When bad things happen to good characters

There was a thing that happened on a television show this weekend. No, I'm not going into specific detail (though, really, how you can cry spoilers when the book that the show is based on was published 13 years ago is a thing I do not undertand, and also, Romeo and Juliet die at the end), but yes, I am talking about Game of Thrones, and yes, people died in a violent and perhaps unexpected and unfair manner.

The reactions to this event, both those of the "OMFG what just happened?! GRRM is a murderous rat bastard!!1!" and the "what does this mean about the craft of fiction" were very interesting to me, especially as someone who bounced off the second book in the series twice and has never seen the show, and so had no emotional involvement in any of the specific characters affected.

To understand why bad things happen in fiction, we first have to understand the idea of stakes. No, not the vampire-slaying kind. But the idea that if there is no possibility that something can go wrong, it won't matter when something goes right. Now, the something that can go wrong doesn't need to be violent death. It can be the threat of being grounded for sneaking out of the house, or a souffle that falls at a key dinner, or the circumstances that thwart true love. But at some point, there needs to be the very real chance that your characters don't get what they want. They need to have something at risk, and it needs to be something that matters.

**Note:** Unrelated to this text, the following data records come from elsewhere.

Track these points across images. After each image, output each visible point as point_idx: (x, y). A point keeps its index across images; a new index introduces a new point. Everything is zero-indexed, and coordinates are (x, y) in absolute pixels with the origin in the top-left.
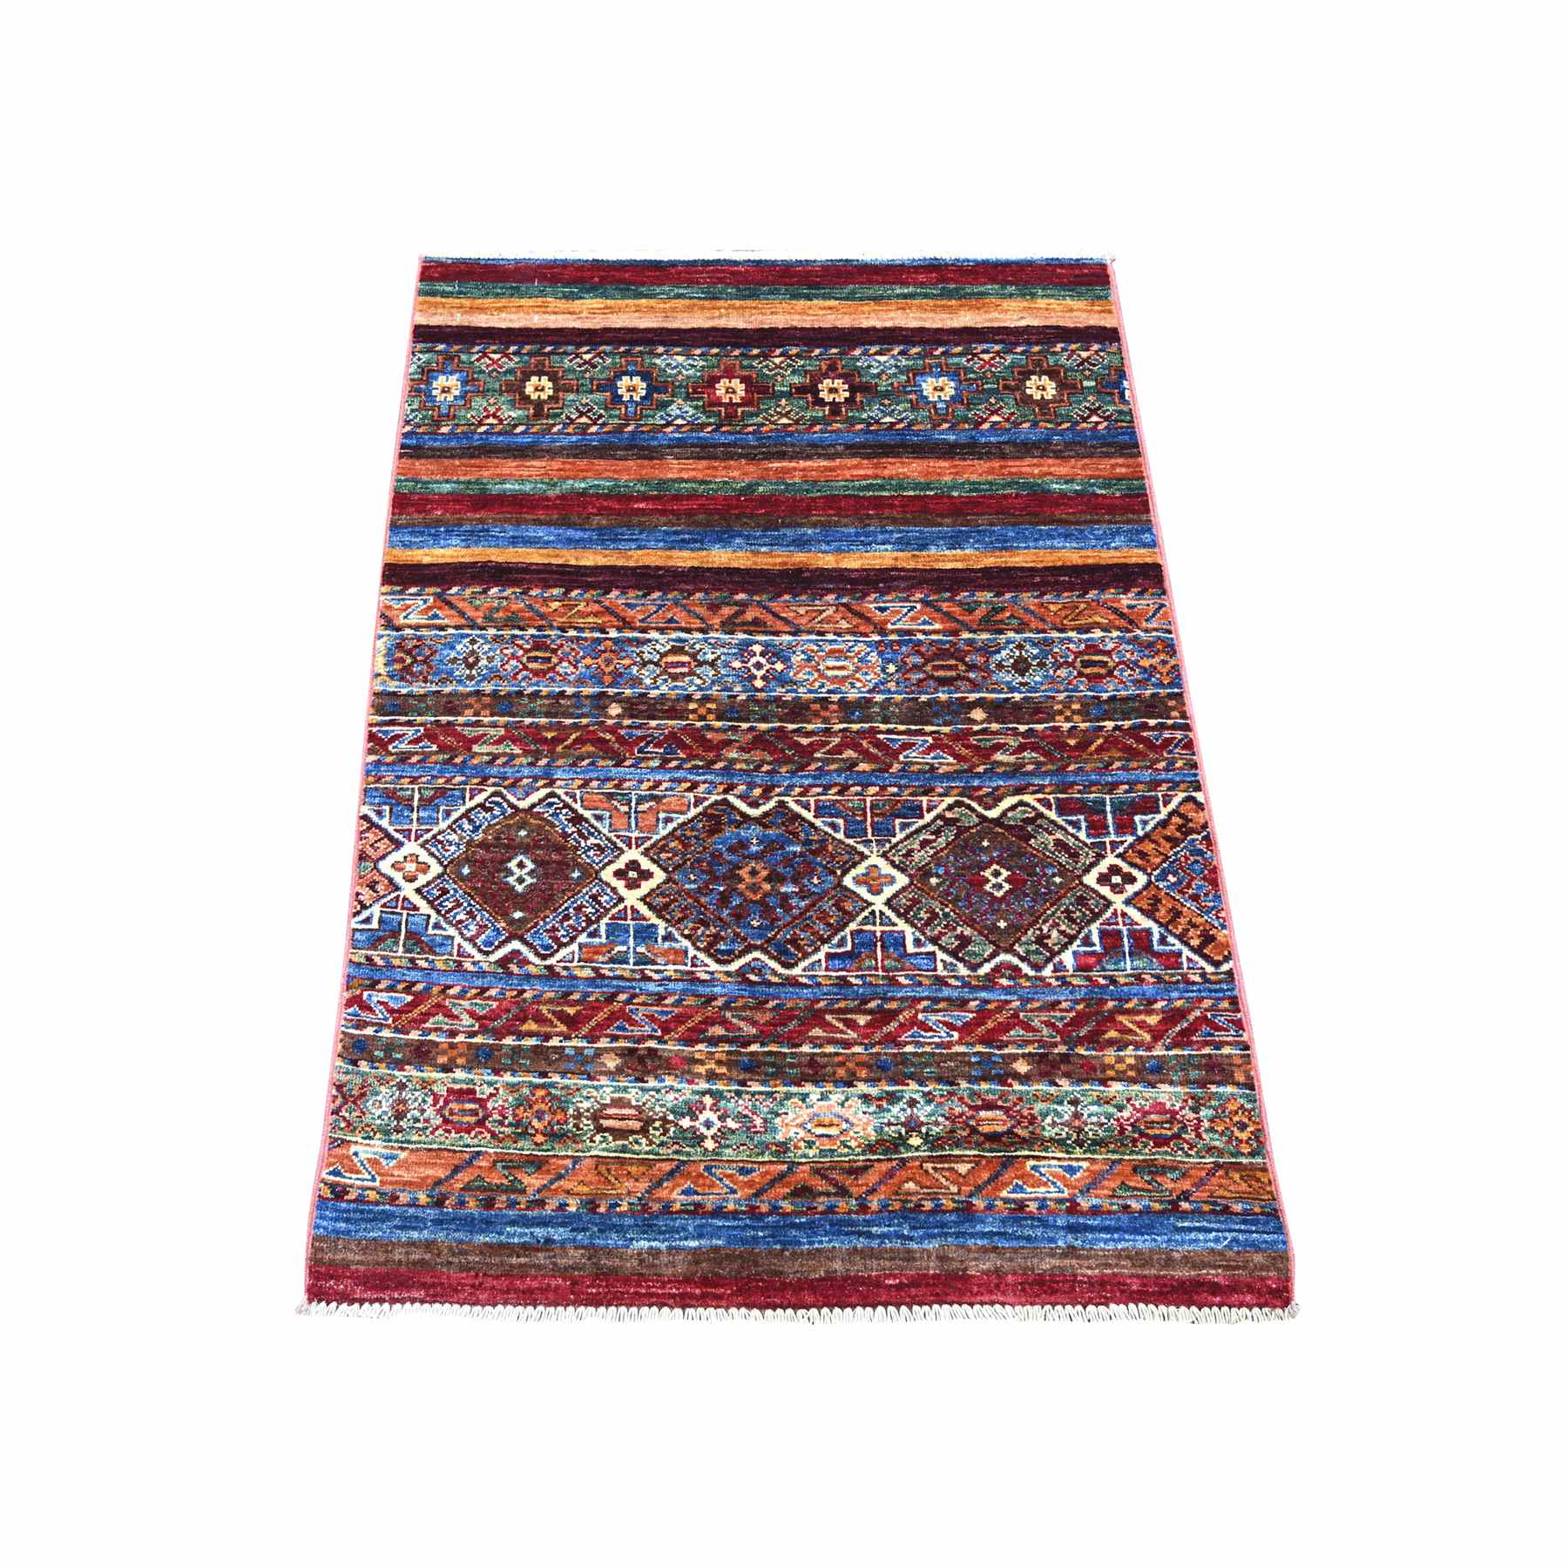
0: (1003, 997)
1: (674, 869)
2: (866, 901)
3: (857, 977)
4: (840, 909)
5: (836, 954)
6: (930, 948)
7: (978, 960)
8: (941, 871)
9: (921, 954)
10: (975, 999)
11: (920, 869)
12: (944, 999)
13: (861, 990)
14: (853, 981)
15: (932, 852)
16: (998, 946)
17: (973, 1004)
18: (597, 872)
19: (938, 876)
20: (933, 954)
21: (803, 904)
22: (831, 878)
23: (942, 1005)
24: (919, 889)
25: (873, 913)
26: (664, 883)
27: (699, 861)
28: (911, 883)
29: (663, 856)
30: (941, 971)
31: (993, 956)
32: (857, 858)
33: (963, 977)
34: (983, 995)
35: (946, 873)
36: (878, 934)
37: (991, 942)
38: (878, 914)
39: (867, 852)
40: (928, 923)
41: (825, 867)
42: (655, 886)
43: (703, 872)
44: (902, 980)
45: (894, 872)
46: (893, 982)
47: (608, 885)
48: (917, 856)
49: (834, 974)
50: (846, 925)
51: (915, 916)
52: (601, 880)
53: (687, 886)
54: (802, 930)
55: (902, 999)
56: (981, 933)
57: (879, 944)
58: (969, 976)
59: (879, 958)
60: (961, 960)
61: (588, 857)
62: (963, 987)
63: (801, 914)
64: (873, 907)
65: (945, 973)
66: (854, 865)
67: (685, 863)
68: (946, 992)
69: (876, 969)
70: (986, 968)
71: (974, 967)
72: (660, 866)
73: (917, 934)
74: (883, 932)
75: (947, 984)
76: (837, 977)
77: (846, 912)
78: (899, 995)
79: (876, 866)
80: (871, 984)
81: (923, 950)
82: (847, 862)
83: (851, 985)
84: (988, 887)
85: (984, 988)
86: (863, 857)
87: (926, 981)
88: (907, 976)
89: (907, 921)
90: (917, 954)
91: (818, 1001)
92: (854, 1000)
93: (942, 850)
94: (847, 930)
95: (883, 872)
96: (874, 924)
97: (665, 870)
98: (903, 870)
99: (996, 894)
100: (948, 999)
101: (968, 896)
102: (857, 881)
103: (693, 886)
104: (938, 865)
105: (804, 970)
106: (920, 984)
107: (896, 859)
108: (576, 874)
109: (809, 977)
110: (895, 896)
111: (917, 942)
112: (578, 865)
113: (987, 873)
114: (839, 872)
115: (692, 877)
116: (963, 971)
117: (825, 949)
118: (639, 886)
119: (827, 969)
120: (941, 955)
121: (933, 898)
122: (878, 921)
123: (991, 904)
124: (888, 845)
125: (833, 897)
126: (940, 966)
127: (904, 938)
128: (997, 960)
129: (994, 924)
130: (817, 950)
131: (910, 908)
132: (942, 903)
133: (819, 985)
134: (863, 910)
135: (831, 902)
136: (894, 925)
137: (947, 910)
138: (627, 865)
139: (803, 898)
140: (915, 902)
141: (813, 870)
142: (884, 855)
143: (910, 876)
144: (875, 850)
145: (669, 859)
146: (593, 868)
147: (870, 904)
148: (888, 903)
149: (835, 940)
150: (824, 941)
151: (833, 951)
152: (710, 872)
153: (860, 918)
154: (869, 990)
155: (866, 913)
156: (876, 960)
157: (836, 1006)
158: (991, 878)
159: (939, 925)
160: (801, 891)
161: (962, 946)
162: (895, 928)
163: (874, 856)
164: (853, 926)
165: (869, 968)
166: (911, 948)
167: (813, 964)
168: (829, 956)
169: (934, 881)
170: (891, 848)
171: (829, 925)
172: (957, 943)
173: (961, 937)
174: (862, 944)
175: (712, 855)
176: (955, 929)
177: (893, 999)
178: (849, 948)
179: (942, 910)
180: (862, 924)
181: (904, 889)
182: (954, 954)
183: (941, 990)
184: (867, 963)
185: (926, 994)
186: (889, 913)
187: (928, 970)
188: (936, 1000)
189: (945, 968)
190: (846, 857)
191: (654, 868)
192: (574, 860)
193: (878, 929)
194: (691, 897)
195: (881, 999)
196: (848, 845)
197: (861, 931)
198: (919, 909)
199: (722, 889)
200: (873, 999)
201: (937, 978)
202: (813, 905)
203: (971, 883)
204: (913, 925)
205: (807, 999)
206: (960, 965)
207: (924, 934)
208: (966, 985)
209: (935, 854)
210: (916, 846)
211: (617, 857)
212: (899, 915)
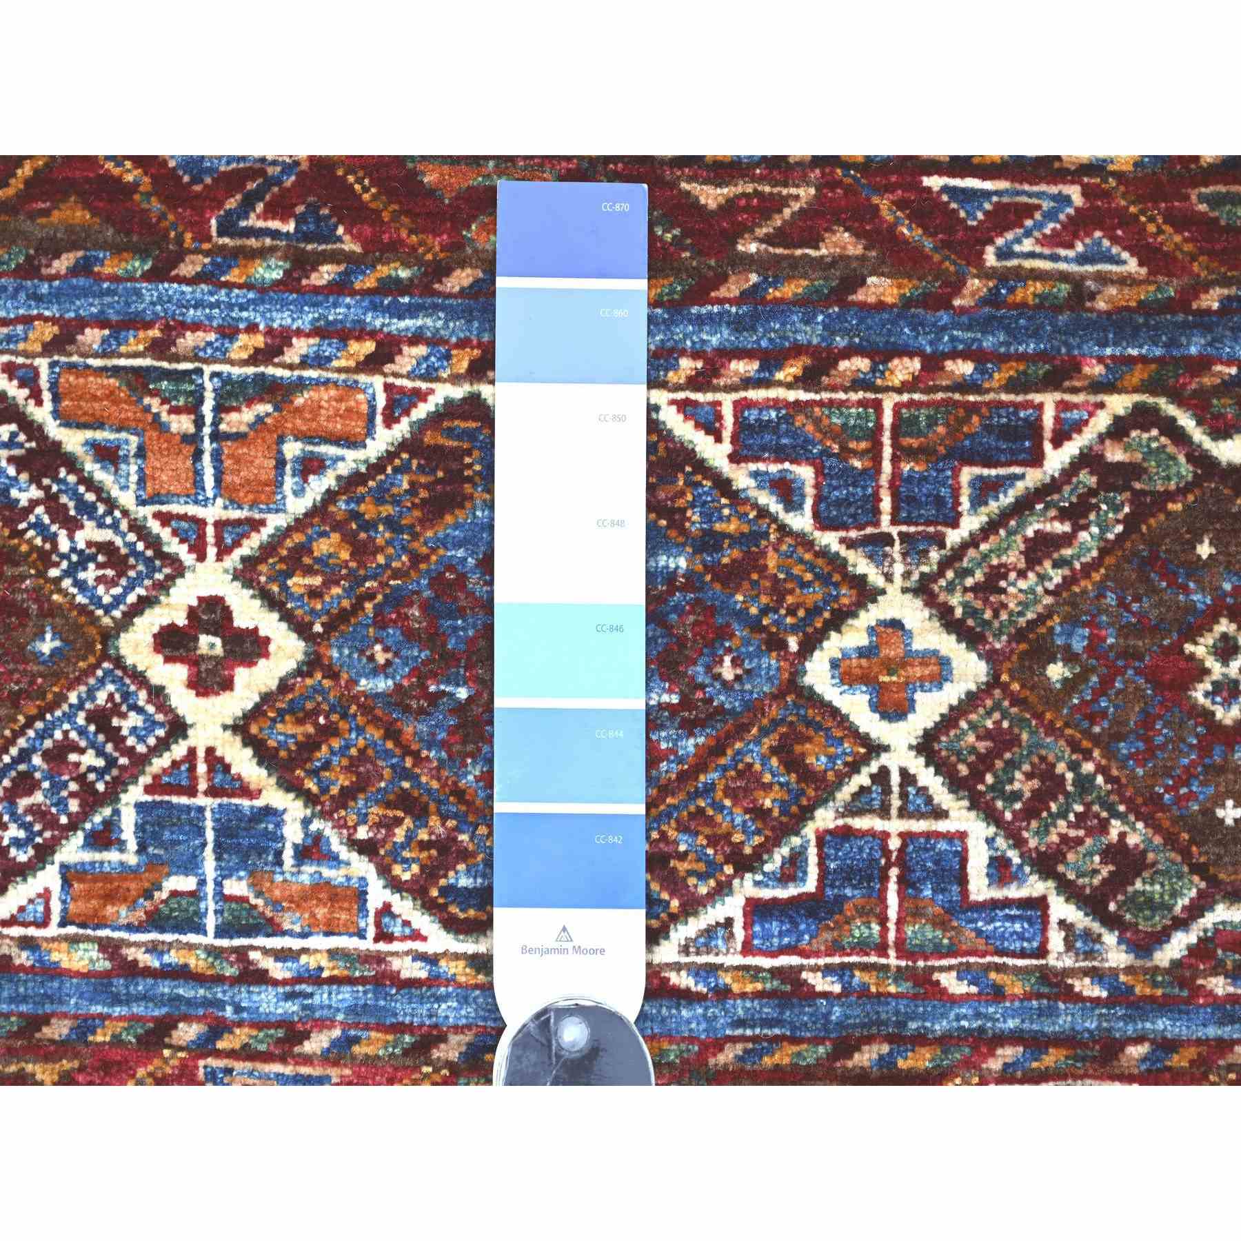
0: (1212, 1031)
1: (329, 627)
2: (865, 740)
3: (828, 970)
4: (793, 763)
5: (775, 901)
6: (1035, 886)
7: (1159, 921)
8: (1078, 645)
9: (1007, 903)
10: (1139, 1040)
11: (1020, 635)
12: (1057, 1041)
13: (837, 1012)
14: (820, 983)
15: (1057, 576)
16: (1213, 881)
17: (1136, 1051)
18: (109, 636)
19: (1070, 657)
20: (1040, 903)
21: (689, 745)
22: (771, 662)
23: (1052, 1058)
24: (1016, 701)
25: (882, 776)
26: (299, 672)
27: (397, 600)
28: (994, 682)
29: (298, 583)
30: (1058, 956)
31: (1197, 909)
32: (846, 596)
33: (1114, 972)
34: (1162, 1024)
35: (1094, 645)
36: (894, 844)
37: (1197, 869)
38: (895, 779)
39: (875, 578)
40: (1033, 810)
41: (755, 626)
42: (273, 684)
43: (410, 635)
44: (951, 983)
45: (948, 645)
46: (926, 986)
47: (140, 678)
48: (1016, 588)
49: (766, 963)
50: (806, 814)
51: (997, 788)
52: (118, 661)
53: (364, 684)
54: (682, 828)
55: (945, 1041)
56: (1171, 841)
57: (894, 872)
58: (1129, 970)
59: (893, 913)
60: (1111, 922)
61: (81, 585)
62: (1110, 1002)
63: (682, 776)
64: (885, 759)
65: (1068, 962)
66: (838, 621)
67: (357, 607)
68: (1065, 1019)
69: (882, 950)
70: (1177, 946)
71: (1142, 945)
72: (287, 617)
73: (1001, 842)
74: (906, 836)
75: (1072, 996)
76: (775, 972)
77: (807, 775)
78: (940, 1027)
79: (896, 624)
80: (864, 992)
81: (1013, 892)
82: (815, 611)
83: (812, 994)
84: (1199, 694)
85: (1164, 1005)
86: (866, 594)
87: (1017, 988)
88: (963, 972)
89: (978, 804)
90: (994, 904)
91: (718, 1045)
92: (816, 1041)
93: (1088, 569)
94: (809, 831)
95: (918, 645)
96: (884, 812)
97: (301, 629)
98: (971, 637)
99: (1220, 713)
100: (1068, 1040)
101: (1147, 721)
102: (845, 673)
103: (382, 684)
104: (1072, 621)
105: (685, 950)
106: (998, 994)
107: (955, 600)
108: (47, 645)
109: (701, 972)
110: (949, 720)
111: (1000, 870)
112: (50, 612)
113: (1200, 649)
114: (793, 644)
115: (381, 658)
116: (1116, 956)
117: (747, 887)
118: (228, 685)
119: (747, 949)
120: (1061, 909)
121: (1051, 730)
122: (896, 802)
123: (1204, 749)
124: (934, 555)
125: (775, 723)
126: (1056, 940)
127: (963, 858)
128: (1209, 920)
129: (1208, 813)
130: (723, 889)
131: (983, 763)
132: (1074, 746)
133: (723, 994)
134: (854, 767)
135: (767, 742)
136: (940, 814)
137: (1088, 767)
138: (192, 613)
139: (689, 727)
140: (1002, 741)
141: (724, 633)
142: (923, 589)
143: (990, 657)
144: (899, 569)
145: (314, 593)
146: (94, 620)
147: (876, 749)
148: (926, 746)
149: (774, 864)
150: (746, 864)
151: (766, 894)
152: (433, 638)
153: (845, 794)
154: (857, 1014)
155: (862, 779)
156: (883, 921)
157: (767, 1061)
158: (1210, 662)
159: (1063, 815)
160: (686, 703)
161: (1116, 883)
162: (942, 826)
163: (893, 590)
164: (825, 818)
165: (862, 947)
166: (980, 888)
167: (709, 932)
168: (756, 910)
169: (1056, 672)
170: (944, 565)
171: (760, 814)
172: (1105, 872)
173: (1117, 853)
174: (848, 875)
175: (437, 581)
176: (1104, 827)
177: (920, 1039)
178: (811, 885)
179: (1074, 766)
180: (851, 810)
181: (972, 700)
182: (1093, 903)
183: (1052, 1013)
184: (858, 930)
185: (1011, 1024)
186: (928, 778)
187: (1023, 954)
188: (1035, 1043)
189: (1069, 945)
190: (815, 594)
191: (270, 624)
192: (38, 595)
193: (895, 826)
194: (375, 721)
195: (890, 1039)
196: (824, 553)
197: (846, 833)
198: (1012, 765)
199: (462, 693)
200: (869, 1040)
201: (1046, 975)
202: (717, 749)
203: (1152, 676)
204: (992, 816)
205: (692, 1039)
206: (1110, 939)
207: (1019, 843)
208: (1120, 996)
209: (1068, 582)
210: (1013, 557)
211: (164, 586)
212: (955, 785)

I point this out because often when a writer talks about doing something bad to her characters (sometimes killing them), the response is, well why did you do it, then? You're the writer, just don't write the scene. Even Martin, in this interview (don't click the link if you don't want to be spoiled on the specifics of a scene that was published 13 years ago) has said it was the hardest scene he ever had to write, that he loved those characters too. But if the characters we love are immune from potential consequences, then those story-lines have no (or lesser) stakes. 

There is also the idea of whether or not the consequences are earned in the world of the story - are the stakes appropriate? Does the bad thing that happened to the character resonate? The death of the character, the frustration of their desires, has to matter. It has to serve the story.

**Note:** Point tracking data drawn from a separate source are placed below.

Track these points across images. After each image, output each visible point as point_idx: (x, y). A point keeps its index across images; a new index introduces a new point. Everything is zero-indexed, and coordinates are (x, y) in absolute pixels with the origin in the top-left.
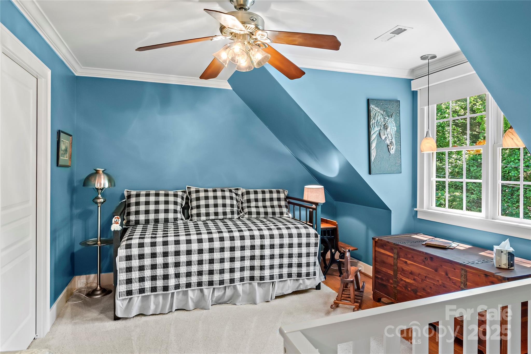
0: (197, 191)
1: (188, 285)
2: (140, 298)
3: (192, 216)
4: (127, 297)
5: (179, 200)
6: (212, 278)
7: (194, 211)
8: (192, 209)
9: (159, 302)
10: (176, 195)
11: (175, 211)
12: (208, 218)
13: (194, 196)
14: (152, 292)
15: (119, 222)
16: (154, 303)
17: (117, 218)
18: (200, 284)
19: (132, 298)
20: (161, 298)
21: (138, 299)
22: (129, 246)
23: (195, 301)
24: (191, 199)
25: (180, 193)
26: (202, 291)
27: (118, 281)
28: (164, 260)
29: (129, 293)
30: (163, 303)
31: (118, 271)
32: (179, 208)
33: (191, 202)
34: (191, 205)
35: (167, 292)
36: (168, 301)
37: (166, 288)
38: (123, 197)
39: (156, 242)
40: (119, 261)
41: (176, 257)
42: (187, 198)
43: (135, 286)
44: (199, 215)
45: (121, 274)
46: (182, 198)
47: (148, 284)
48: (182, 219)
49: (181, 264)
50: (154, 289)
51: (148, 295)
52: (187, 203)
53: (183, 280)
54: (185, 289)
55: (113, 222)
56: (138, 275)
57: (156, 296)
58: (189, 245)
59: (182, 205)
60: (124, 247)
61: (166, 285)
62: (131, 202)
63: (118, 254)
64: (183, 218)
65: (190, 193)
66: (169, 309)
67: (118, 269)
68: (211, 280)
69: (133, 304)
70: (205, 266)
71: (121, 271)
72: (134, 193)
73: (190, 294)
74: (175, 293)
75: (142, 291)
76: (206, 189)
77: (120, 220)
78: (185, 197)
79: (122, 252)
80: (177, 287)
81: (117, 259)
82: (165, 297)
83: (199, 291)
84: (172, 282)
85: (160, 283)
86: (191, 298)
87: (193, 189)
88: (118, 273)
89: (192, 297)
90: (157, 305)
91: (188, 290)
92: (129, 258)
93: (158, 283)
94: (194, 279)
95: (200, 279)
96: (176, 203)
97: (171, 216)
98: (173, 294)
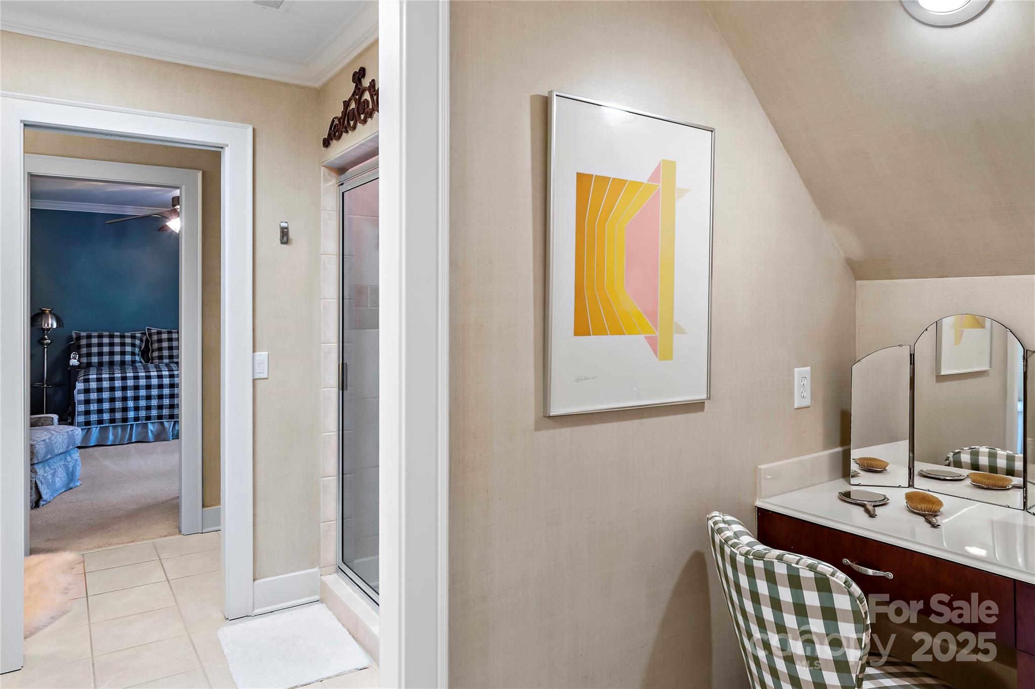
0: (159, 333)
1: (148, 418)
2: (99, 428)
3: (153, 359)
4: (85, 427)
5: (137, 342)
6: (173, 412)
7: (156, 354)
8: (153, 351)
9: (118, 433)
10: (133, 337)
11: (133, 354)
12: (171, 361)
13: (155, 337)
14: (110, 423)
15: (77, 358)
16: (113, 434)
17: (75, 354)
18: (160, 417)
19: (90, 428)
20: (120, 430)
21: (96, 430)
22: (87, 381)
23: (155, 434)
24: (152, 341)
25: (138, 335)
26: (162, 423)
27: (76, 412)
28: (122, 393)
29: (88, 423)
30: (122, 434)
31: (77, 403)
32: (137, 350)
33: (152, 344)
34: (152, 348)
35: (127, 424)
36: (127, 432)
37: (125, 420)
38: (71, 338)
39: (114, 377)
40: (78, 394)
41: (135, 391)
42: (147, 340)
43: (94, 417)
44: (161, 358)
45: (79, 406)
46: (141, 340)
47: (106, 416)
48: (141, 362)
49: (140, 398)
50: (112, 421)
51: (106, 426)
52: (147, 346)
53: (143, 413)
54: (145, 422)
55: (72, 357)
56: (96, 407)
57: (114, 427)
58: (149, 380)
59: (140, 347)
60: (82, 381)
61: (125, 417)
62: (81, 343)
63: (77, 387)
64: (143, 361)
65: (150, 335)
66: (128, 441)
67: (76, 402)
68: (171, 414)
69: (91, 434)
70: (166, 401)
71: (79, 403)
72: (83, 334)
73: (150, 427)
74: (135, 425)
75: (100, 422)
76: (169, 330)
77: (77, 356)
78: (144, 339)
79: (80, 386)
80: (136, 419)
81: (75, 392)
82: (124, 428)
83: (159, 424)
84: (131, 414)
85: (118, 415)
86: (150, 430)
87: (154, 330)
88: (77, 404)
89: (152, 429)
90: (115, 436)
91: (147, 423)
92: (87, 391)
93: (116, 415)
94: (154, 413)
95: (160, 413)
96: (133, 345)
97: (128, 358)
98: (132, 425)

In the same interview linked in the above paragraph, Martin talks about how part of the reason he does kill off the characters he does, is to subvert the expectations of the reader. Stories often follow patterns - we know, for example, if what we're reading is a romance, or a revenge tragedy. So he kills characters to break that pattern. Which, I actually think is an earned consequence. Subverting the expectation of the reader, telling them that they are not in the kind of story that they think they are can be a very powerful storytelling technique.

What I wonder is, is what happens when the subversions become their own expectations? I mean, the snark is out there - GRRM can't use twitter because he's killed all 140 characters. Joss Whedon will find the character you love best, and kill them  for sport. So it's not that readers (or viewers) know the story pattern, and are surprised when it is subverted, but that they know a particular writer's story pattern, and the subversion travels full circle to become the expected.

Again in the above-linked interview, Martin says that when a character is killed, the reader should grieve, should care. And we should - the writer should grieve her character, the reader grieve the loss. And this is where we are back to stakes. If we never worry that something bad can happen to a character, we will never worry on their behalf, no matter what kind of physical or emotional jeopardy it seems they are in. We stop caring, because we know everything will be fine. The flip side of that is, of course, that if bad things happen all the time, and to all the characters, we become numb, we become immune to the grief and the loss, because we never risked getting attached in the first place.